DOCUMENT SECTION>

* * *

Dominica III in Quadragesima C
Holy Family Consecration Weekend
24 March 2019
We have been preparing for a novena of days to freely participate in our parish-wide Consecration to the Holy Family, which we will accomplish today after the homily. I am grateful to our parish Knights of Columbus for proposing and supporting this consecration. They once again stand out as good Catholic men who keep before themselves and before all of us the call to become even better disciples of the Lord Jesus and members of God’s family in the Church. Today I want to comment on some lessons of the Scripture passages in light of the role and mission of the Catholic family to be a place of God’s dwelling, an example and witness of Christian life, and a generator for evangelizing the wider society and culture. Whether your family is still very young or without children, still awaiting children, or whether you still have children in the home, or whether the generosity of adoption has formed a family, or whether children are grown and you are in the empty nest phase, all of our families are called to attract others to Christ like the supernatural fire of the burning bush attracted Moses to God.
The Book of Exodus presents us with one of the most iconic theophanies – appearances of God – in all the Scriptures. In fact, I can still remember the picture associated with this Bible passage in the children’s Bible my parents gave to me as a boy. And I’m grateful I have those memories of my parents being evangelizers in the family home. Moses is on Mount Horeb when he sees the burning bush. God’s voice tells him that he is on holy ground. The Hebrew word for holy, “kadosh,” is used by the highest rank of the nine choirs of angels, the Seraphim, a name meaning “fiery ones,” who chant before God’s presence “holy, holy, holy” (cf. Is. 6:3). The word is used for the Temple, it is used for the sanctuary, it is used for the innermost part of the tabernacle – the Holy of Holies. It means that this place is set apart, it is sanctified, it is consecrated by a special presence of the Lord God. So, in this sense, on the mountain Moses is entering into a natural consecrated sanctuary, much like we come to the mountain, to our raised sanctuaries as consecrated places to encounter the burning love of God who gives Himself to us in Word and in Sacrament.
Moses has this privileged encounter with God because he is being given a mission for the good of God’s people who are dwelling in unholy land. They are dwelling in Egypt, in a polytheistic society where, among the many gods believed in, Pharaoh himself has acted as a god. By his affliction of the Hebrew people Pharaoh has sought to undo the one true God’s promise of numerous offspring by enforcing harsh labor (Ex. 1:8-14) and killing all the first-born males (Ex. 1:15-22). Pharaoh has also sought to annul God’s promise of land by refusing to let the people go up to their own land (Ex. 1:10). Encountering God in fire, Moses is sent out into a trial by fire to proclaim the one true God to a hostile world and to proclaim to God’s afflicted people God’s plan of salvation and His plan to call them to the mission of creating a people who belong exclusively and intentionally to Him.

* * *

Data items>
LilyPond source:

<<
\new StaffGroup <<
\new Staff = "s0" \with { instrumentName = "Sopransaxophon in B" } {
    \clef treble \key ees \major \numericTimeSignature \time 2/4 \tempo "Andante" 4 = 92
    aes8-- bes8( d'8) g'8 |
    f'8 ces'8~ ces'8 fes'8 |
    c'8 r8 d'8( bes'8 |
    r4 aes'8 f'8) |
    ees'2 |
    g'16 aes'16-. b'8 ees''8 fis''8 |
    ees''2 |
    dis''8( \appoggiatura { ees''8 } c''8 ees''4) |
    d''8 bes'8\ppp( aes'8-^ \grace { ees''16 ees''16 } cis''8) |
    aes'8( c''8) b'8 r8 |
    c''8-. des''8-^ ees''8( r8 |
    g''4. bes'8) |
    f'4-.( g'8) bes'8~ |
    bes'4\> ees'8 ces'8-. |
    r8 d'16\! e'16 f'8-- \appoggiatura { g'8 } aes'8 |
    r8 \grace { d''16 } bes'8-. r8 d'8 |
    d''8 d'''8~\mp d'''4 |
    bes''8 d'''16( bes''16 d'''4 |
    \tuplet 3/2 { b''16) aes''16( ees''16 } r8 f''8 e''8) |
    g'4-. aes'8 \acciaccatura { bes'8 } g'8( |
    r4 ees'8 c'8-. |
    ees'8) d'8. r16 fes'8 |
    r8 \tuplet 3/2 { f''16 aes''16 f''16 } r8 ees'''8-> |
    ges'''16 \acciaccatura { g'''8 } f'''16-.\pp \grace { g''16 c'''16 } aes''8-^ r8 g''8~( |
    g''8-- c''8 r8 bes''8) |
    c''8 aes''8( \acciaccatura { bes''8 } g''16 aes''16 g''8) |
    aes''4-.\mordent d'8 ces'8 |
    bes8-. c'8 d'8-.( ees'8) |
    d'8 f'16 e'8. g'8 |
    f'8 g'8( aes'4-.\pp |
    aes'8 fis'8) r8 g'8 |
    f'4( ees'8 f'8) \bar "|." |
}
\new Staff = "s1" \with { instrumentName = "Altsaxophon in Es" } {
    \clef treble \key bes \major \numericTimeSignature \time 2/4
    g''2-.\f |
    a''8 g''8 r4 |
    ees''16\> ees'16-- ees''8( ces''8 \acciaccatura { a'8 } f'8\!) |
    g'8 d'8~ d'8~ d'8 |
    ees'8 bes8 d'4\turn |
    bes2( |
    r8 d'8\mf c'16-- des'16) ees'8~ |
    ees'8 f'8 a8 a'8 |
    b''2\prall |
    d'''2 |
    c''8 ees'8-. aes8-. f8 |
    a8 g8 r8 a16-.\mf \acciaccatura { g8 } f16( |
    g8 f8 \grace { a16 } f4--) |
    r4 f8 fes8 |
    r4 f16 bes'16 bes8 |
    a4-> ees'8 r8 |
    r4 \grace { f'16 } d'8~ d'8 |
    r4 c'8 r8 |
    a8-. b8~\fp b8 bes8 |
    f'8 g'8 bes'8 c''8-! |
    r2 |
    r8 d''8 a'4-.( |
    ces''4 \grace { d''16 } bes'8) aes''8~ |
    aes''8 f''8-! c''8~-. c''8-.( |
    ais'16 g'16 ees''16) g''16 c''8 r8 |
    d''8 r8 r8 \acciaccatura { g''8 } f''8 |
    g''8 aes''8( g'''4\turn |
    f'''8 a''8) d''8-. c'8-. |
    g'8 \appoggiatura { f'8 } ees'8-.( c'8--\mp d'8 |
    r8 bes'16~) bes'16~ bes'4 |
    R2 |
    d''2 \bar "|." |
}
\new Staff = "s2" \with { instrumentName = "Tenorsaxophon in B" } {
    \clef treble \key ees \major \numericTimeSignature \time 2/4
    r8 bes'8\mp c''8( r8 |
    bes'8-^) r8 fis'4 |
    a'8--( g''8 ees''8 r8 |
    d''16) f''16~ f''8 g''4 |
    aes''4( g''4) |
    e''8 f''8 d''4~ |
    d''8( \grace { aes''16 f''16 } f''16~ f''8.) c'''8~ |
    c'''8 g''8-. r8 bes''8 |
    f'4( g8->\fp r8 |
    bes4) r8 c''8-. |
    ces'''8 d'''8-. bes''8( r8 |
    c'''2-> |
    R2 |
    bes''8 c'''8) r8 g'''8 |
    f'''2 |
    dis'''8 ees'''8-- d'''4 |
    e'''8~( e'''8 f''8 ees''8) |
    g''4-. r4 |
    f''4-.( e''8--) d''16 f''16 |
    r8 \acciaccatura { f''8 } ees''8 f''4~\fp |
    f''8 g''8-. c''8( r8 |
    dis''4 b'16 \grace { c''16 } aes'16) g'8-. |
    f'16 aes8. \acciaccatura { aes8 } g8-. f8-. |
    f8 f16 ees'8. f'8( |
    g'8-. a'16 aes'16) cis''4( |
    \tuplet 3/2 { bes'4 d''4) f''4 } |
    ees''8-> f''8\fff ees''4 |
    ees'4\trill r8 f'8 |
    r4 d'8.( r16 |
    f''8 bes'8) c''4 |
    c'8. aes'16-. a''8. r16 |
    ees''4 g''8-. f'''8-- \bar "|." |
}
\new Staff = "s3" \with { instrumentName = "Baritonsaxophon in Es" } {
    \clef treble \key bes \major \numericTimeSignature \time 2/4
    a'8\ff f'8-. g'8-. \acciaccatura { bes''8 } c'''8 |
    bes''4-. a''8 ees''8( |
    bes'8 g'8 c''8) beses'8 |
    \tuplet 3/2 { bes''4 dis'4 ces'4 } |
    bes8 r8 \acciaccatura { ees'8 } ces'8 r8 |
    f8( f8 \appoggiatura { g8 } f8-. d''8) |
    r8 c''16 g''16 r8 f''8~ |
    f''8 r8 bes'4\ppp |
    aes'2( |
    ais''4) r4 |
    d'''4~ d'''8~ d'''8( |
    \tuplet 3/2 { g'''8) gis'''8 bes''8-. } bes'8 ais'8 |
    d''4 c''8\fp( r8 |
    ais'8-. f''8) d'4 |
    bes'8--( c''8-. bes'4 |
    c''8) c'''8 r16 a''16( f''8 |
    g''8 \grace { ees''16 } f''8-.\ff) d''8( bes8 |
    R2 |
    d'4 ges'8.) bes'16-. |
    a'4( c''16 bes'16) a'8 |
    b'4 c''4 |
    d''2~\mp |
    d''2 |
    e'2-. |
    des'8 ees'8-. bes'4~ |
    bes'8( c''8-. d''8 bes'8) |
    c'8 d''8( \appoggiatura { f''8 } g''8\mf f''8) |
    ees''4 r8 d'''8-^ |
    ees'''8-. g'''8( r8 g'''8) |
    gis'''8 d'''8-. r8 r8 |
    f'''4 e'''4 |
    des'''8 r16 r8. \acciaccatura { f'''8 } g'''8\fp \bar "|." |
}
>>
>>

* * *

TASK BRIEF>
In the homily:
(a) Who proposed and supported the parish consecration?
(b) What does the name "Seraphim" mean?
(c) By what two means did Pharaoh try to undo God's promise of numerous offspring?

TASK OUTPUT>
(a) The parish Knights of Columbus.
(b) "Fiery ones."
(c) By enforcing harsh labor and by killing all the first-born males.